WATCH: US Military Aids in Hurricane Irma Rescue and Relief Efforts

“Yesterday I was asked if I was happy and satisfied with the recovery,” she said. “I am proud of the work that’s being done. I’m proud of Americans helping Americans, friends and strangers alike. I am proud of the work DOD, (Department of Defense, FEMA (Federal Emergency Management Agency) and the territory, along with first responders are doing.

“The president and I will not be satisfied, however, until every Puerto Rican is back home, the power is back on, clean water is freely available, schools and hospitals are fully open, and the Puerto Rican economy is working,” the secretary said.

EPA assessing Superfund sites

The U.S. Environmental Protection Agency said in a statement that it has deployed assessment teams to Puerto Rico and the U.S. Virgin Islands.

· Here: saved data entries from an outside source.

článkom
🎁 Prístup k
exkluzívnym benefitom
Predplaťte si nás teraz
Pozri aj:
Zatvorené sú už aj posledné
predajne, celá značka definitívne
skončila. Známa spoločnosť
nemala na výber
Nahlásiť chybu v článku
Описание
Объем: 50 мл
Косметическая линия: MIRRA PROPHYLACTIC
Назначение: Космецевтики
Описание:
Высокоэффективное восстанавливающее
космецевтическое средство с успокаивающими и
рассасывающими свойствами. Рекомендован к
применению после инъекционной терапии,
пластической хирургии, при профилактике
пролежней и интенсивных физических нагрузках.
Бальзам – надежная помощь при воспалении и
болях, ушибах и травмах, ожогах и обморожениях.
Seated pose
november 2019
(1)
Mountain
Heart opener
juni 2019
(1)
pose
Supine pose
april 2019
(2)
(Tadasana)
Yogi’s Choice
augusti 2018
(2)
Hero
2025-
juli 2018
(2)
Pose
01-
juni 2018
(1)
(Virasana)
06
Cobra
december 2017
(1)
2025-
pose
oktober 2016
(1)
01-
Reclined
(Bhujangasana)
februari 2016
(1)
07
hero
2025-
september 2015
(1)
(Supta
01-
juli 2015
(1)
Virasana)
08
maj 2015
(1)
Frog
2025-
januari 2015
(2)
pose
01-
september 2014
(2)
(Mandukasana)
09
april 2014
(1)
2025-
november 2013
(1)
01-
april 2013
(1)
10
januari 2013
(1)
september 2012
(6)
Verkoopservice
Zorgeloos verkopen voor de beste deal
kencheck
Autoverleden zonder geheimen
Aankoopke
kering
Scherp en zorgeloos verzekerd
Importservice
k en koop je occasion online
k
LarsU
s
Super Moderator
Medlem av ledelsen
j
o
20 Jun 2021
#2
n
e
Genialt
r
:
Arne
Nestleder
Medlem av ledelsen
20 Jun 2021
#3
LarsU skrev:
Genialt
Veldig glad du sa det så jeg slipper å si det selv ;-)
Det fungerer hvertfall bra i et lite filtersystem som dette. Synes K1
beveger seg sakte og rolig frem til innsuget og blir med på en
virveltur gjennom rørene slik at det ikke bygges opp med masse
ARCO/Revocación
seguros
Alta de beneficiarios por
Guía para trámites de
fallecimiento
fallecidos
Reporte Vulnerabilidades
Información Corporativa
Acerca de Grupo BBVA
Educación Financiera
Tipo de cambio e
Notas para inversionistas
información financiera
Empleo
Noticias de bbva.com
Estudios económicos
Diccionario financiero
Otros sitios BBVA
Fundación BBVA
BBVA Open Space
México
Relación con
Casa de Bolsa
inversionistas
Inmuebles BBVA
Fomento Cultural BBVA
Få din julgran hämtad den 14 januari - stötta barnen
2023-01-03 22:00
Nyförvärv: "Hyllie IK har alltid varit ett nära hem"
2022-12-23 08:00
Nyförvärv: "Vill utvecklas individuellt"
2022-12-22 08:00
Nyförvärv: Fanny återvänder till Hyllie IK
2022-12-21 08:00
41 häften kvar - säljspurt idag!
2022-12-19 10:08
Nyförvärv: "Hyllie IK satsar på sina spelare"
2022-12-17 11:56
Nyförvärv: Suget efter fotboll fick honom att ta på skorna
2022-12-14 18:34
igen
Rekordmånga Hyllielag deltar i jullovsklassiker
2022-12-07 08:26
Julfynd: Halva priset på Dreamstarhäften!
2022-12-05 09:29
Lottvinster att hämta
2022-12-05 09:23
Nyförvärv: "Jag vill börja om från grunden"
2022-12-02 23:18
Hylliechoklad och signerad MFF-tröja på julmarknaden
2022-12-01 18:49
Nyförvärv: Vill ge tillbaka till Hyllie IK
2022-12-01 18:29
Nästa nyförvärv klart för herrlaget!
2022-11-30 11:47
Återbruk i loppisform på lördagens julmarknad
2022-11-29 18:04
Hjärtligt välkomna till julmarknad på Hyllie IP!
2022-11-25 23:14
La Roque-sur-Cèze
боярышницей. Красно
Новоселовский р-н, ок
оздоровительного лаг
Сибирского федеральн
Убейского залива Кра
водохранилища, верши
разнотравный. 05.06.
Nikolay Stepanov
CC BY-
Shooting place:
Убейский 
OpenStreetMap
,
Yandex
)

“We have begun re-assessing Superfund sites, oil sites, and chemical facilities in Puerto Rico and the USVI as part of EPA’s response to Hurricane Maria,” the agency said. 

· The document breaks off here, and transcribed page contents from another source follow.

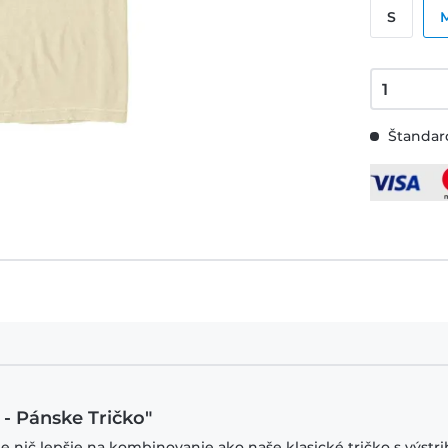
S
Štandard
 - Pánske Tričko"
je nič lepšie na kombinovanie ako naše klasické tričko s výstr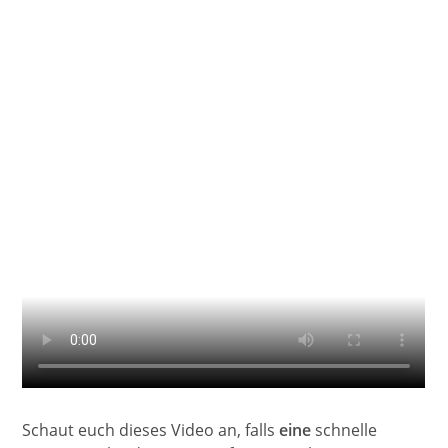
Schaut euch dieses Video an, falls
eine
schnelle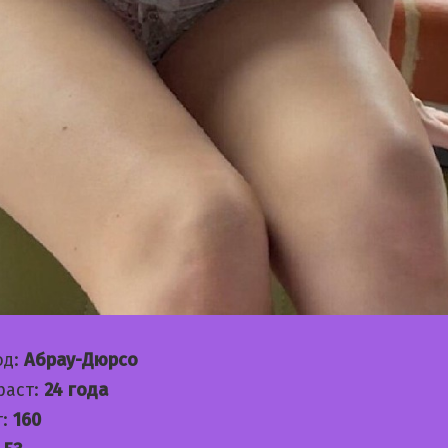
од:
Абрау-Дюрсо
раст:
24 года
т:
160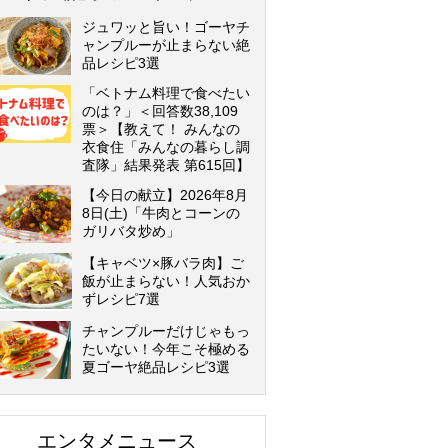
ジュワッと旨い！ゴーヤチ
ャンプルーが止まらない絶
品レシピ3選
「ベトナム料理で食べたい
のは？」＜回答数38,109
票＞【教えて！ みんなの
衣食住「みんなの暮らし調
査隊」結果発表 第615回】
【今日の献立】2026年8月
8日(土)「牛肉とコーンの
ガリバタ炒め」
【キャベツ×豚バラ肉】ご
飯が止まらない！人気おか
ずレシピ7選
チャンプルーだけじゃもっ
たいない！今年こそ極める
夏ゴーヤ絶品レシピ3選
エンタメニュース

It said that its initial assessments found the Superfund sites to have no significant damage. The agency is also working to assess the conditions of water and sewage treatment plants in Puerto Rico and the U.S. Virgin Islands.

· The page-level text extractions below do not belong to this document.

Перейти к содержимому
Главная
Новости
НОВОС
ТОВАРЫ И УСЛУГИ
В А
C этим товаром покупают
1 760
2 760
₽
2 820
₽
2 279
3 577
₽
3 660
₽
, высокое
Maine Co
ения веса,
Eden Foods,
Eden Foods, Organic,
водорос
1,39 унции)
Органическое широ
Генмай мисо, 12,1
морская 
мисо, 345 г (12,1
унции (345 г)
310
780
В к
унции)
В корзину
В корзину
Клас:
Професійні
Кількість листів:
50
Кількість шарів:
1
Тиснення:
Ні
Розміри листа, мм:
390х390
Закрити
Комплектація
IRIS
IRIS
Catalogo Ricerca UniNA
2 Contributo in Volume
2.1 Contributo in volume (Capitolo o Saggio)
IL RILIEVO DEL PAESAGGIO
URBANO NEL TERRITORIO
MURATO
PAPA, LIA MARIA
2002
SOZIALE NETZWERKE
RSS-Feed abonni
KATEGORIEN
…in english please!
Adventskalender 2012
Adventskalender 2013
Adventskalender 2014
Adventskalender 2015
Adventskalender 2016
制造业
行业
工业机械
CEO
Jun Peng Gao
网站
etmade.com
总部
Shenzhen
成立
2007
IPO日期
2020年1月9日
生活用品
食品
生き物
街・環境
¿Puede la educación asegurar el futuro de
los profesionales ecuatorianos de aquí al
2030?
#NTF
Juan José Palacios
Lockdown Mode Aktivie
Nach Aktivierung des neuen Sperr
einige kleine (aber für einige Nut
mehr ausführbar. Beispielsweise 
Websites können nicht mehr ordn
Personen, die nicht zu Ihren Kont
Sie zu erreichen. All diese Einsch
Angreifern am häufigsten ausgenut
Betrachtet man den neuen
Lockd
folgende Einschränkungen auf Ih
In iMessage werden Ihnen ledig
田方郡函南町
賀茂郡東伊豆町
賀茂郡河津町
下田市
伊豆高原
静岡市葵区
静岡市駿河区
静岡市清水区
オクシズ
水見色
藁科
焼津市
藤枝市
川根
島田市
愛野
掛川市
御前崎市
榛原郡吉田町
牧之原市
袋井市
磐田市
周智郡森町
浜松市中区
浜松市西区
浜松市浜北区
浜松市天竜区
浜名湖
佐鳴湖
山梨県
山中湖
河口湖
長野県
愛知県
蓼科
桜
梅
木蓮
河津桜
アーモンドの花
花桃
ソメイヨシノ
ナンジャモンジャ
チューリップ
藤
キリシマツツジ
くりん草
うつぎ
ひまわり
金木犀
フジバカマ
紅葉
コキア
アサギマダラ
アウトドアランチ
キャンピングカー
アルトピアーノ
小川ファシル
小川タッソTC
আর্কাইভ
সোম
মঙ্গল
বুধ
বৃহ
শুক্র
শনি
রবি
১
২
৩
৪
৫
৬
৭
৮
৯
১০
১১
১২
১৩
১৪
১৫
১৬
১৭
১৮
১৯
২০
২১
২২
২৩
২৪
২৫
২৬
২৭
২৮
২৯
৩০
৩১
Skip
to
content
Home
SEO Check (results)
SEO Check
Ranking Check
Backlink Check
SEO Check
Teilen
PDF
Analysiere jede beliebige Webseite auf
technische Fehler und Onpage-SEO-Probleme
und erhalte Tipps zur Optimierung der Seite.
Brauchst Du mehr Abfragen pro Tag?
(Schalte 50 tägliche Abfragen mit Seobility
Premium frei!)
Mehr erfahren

In the face of widespread criticism of Washington’s slow response to the Puerto Rico hurricane, the White House is in damage-control mode.

​‘You don’t just go back and fix it’

As he left the White House Friday for a weekend at his golf club in New Jersey, Trump told reporters the scope of destruction in Puerto Rico dwarfed the damage from hurricanes earlier this month in Texas and Florida. 

“It was flattened. You don’t just go back and fix it,” he said.

“It’s a very tough situation and a big question is what happens. We have to rebuild. The electric(ity) is gone, the roads are gone, telecommunications (are) gone. It’s all gone, and the real question is what’s going to happen later,” the president said.

Earlier in the day, at a speech to a group of manufacturing industry leaders, he pledged to provide all possible assistance from Washington.

“We’ve never seen anything like this,” he said, noting that Washington is sending 10,000 federal personnel, including 5,000 National Guard members.

“We’ve closely coordinated with territorial and local governments which unfortunately aren’t able to handle this catastrophe on their own,” the president said.

Trump and other top administration officials are scheduled to visit the hurricane-ravaged region, including Puerto Rico and the U.S. Virgin Islands, next Tuesday.

​Critics say ‘too, little, too late’

A three-star general was named Thursday to head the relief effort, and a 1,000 bed hospital ship, the Comfort, departed Friday from its home port in the U.S. state of Virginia to assist in the recovery. Homeland Security Adviser Tom Bossert said 44 of Puerto Rico’s 69 hospitals have been restored to operation.

But critics say the response may prove to be a case of too little, too late.

Russel Honore, highly lauded for commanding the military response after another big storm, Hurricane Katrina in 2005, said the military deployments to Puerto Rico should have been started at least four days earlier.

Honore told National Public Radio that because of its distance from the mainland and the loss of its power grid, Puerto Rico “is a bigger and tougher mission than Katrina.”

The head of the U.S. relief effort, Lieutenant General Jeffrey Buchanan, said Thursday it would be a long-term project. 

“We’re bringing in more,” Buchanan told CNN. “This is a very, very long duration.”

Amid the tragedy, Trump said the one bright spot so far has been the ability of relief and rescue crews to keep hurricane-related death toll to a minimum. 

“The loss of life is always tragic, but it’s been incredible the results we’ve had with respect to loss of life,” the president told reporters Friday. “People can’t believe how successful that has been, relatively speaking.”

Health officials, however, say worse days and weeks may still be ahead as authorities battle the massive task of restoring clean water and sanitation, not to mention providing food and shelter for Puerto Rico’s 3.4 million people.